• Exercise details
List every line below containing "сипаттамаларымен".

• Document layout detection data

───

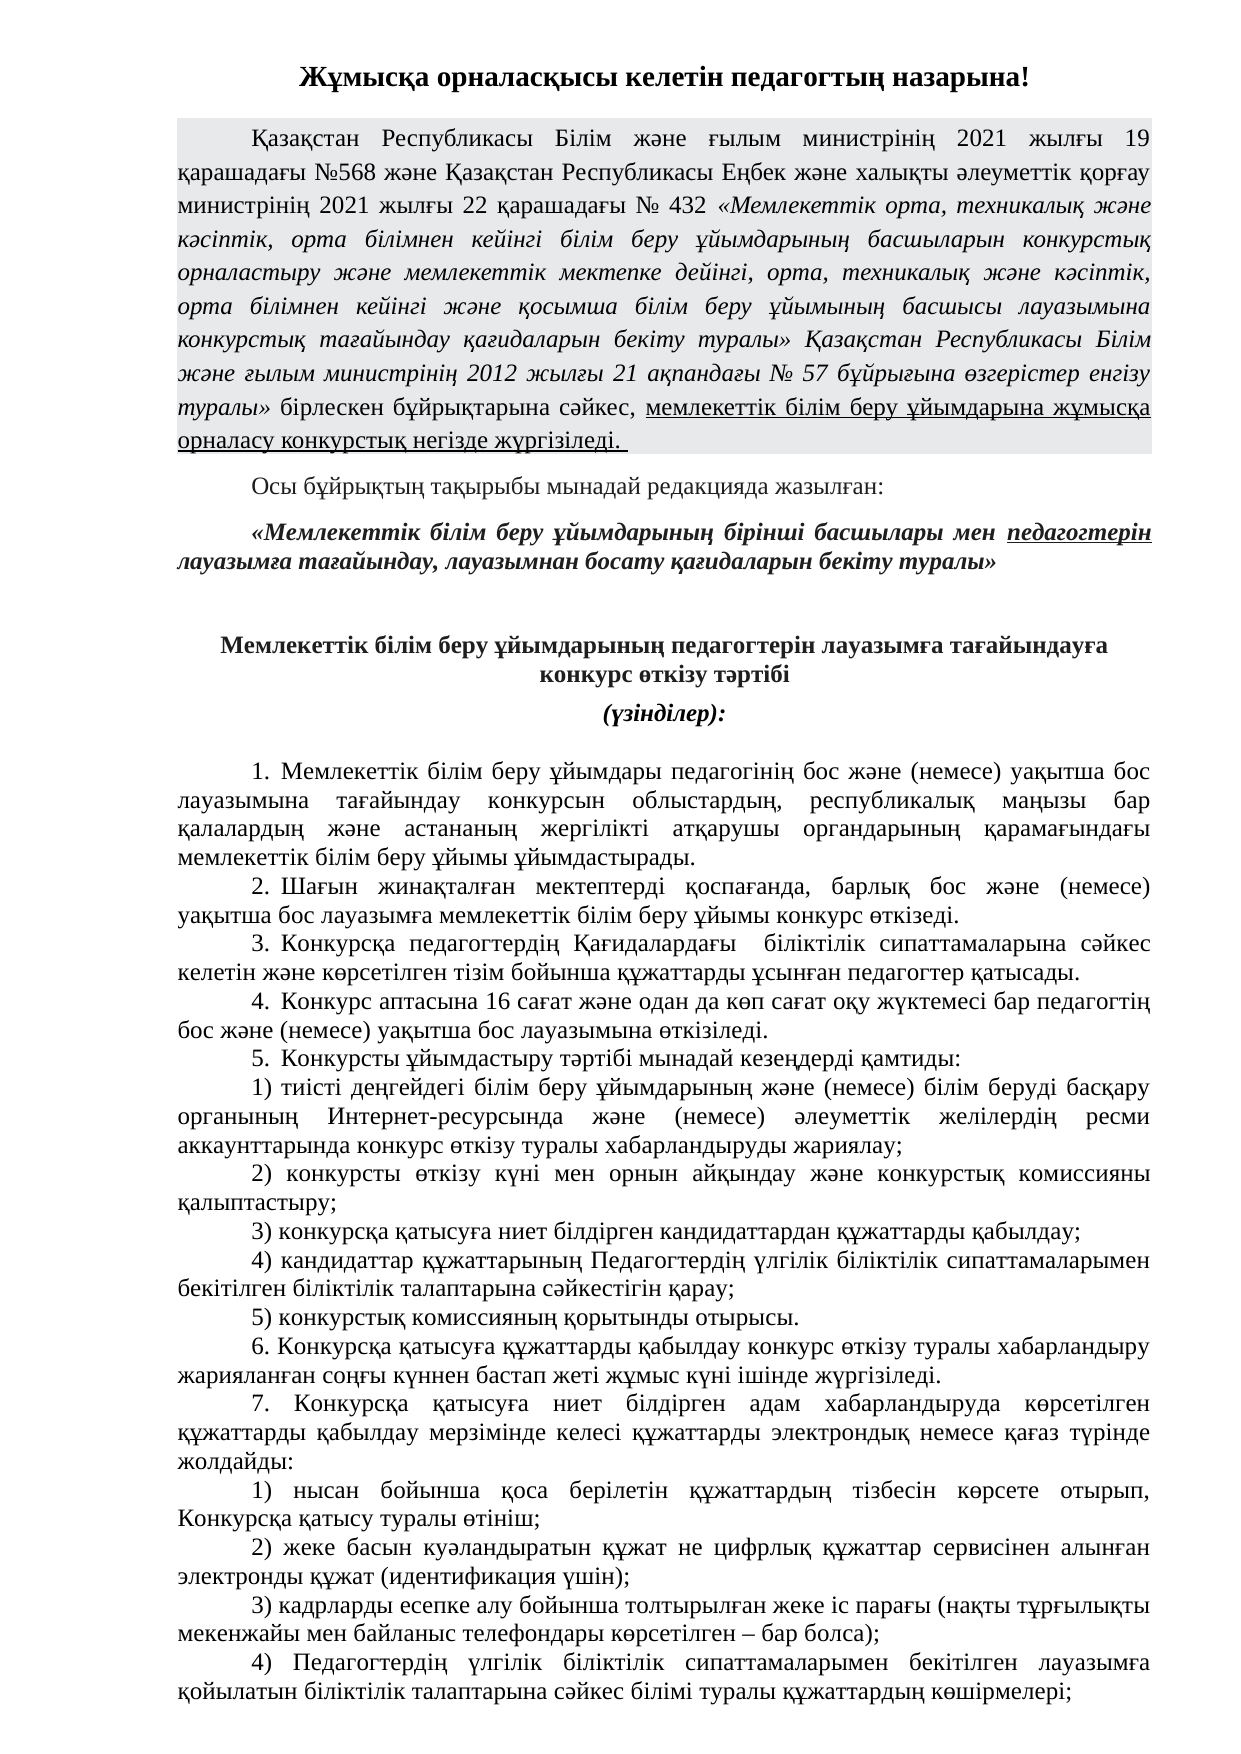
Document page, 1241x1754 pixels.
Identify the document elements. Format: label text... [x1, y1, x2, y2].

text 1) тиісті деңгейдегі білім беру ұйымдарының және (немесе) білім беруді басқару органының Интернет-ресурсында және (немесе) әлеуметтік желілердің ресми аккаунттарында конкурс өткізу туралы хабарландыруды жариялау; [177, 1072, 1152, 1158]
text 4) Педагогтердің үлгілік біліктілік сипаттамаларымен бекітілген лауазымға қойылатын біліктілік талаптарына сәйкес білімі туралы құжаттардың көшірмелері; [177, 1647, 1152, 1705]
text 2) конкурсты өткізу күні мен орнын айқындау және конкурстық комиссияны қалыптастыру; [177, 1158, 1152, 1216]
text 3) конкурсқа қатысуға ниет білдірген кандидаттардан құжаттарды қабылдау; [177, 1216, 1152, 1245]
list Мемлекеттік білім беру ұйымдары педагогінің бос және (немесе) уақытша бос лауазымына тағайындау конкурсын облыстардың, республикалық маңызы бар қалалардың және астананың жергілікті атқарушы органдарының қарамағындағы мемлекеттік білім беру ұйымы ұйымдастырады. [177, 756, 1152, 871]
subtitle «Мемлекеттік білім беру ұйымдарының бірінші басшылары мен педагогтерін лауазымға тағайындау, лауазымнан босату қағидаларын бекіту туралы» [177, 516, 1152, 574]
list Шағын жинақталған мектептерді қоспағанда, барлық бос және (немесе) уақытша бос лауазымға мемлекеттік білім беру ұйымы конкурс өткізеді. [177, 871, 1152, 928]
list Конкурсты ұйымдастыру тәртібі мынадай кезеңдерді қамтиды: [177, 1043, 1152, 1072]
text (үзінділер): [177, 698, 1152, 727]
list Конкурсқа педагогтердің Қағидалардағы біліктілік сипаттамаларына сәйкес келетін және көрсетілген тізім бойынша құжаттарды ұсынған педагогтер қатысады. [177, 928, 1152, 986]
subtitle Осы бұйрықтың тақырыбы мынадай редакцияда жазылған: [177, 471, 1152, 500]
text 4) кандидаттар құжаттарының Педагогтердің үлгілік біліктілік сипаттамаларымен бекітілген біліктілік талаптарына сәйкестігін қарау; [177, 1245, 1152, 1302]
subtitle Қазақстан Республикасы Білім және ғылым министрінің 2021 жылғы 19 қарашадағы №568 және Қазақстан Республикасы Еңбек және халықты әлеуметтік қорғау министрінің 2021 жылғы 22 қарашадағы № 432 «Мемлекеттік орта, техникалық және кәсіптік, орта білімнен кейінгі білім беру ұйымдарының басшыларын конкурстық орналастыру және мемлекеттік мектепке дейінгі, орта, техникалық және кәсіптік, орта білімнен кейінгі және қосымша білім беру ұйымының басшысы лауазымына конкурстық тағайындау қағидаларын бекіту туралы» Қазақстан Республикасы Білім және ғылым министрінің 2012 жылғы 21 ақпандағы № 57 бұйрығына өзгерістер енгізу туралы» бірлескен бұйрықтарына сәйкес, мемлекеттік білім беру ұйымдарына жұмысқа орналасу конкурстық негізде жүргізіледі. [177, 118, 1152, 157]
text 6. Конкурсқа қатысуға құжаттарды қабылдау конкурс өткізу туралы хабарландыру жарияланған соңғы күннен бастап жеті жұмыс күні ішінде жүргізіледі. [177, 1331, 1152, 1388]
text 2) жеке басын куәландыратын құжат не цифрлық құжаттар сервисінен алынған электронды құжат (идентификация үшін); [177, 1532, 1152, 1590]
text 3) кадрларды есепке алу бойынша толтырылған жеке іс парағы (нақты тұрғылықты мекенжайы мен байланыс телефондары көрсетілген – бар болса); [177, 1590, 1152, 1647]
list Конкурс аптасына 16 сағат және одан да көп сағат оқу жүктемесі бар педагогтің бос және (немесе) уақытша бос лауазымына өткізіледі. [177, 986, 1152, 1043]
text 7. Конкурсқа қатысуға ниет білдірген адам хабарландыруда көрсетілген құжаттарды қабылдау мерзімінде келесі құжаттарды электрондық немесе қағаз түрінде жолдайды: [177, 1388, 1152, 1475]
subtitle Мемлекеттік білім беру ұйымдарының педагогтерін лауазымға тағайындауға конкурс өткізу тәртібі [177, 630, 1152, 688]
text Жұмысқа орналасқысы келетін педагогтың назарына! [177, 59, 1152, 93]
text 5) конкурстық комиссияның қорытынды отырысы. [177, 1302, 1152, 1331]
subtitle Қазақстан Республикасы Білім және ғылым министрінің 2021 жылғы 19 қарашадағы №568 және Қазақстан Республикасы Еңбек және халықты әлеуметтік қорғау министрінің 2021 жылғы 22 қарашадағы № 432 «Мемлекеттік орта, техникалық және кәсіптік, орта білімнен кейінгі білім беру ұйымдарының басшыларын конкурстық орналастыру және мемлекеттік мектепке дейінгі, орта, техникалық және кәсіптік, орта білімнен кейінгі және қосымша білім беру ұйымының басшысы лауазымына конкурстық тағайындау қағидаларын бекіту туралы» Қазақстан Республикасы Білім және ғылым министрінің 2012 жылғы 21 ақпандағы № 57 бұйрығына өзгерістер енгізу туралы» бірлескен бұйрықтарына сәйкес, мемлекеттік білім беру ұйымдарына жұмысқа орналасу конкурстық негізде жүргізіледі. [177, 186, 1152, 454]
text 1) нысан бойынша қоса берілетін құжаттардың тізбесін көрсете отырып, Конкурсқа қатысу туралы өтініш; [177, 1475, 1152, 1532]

───

• Exercise output
text 4) Педагогтердің үлгілік біліктілік сипаттамаларымен бекітілген лауазымға қойылатын біліктілік талаптарына сәйкес білімі туралы құжаттардың көшірмелері; [177, 1647, 1152, 1705]
text 4) кандидаттар құжаттарының Педагогтердің үлгілік біліктілік сипаттамаларымен бекітілген біліктілік талаптарына сәйкестігін қарау; [177, 1245, 1152, 1302]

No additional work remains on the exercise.